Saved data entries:
▬▬▬
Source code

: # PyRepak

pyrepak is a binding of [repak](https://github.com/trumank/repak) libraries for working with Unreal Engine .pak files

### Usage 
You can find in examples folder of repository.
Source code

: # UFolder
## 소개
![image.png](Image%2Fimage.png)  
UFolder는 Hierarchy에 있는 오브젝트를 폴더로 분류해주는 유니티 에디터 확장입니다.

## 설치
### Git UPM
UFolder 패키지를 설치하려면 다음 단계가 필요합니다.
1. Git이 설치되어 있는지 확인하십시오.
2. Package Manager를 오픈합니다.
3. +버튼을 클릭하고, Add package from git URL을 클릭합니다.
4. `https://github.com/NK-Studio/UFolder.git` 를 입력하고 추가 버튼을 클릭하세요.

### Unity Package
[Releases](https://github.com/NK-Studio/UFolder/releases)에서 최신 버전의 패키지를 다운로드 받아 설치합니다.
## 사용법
▬▬▬
Count the lines of the rows above that contain the string "https", matching case exactly. Reply with the number alone.

(Written solution) 3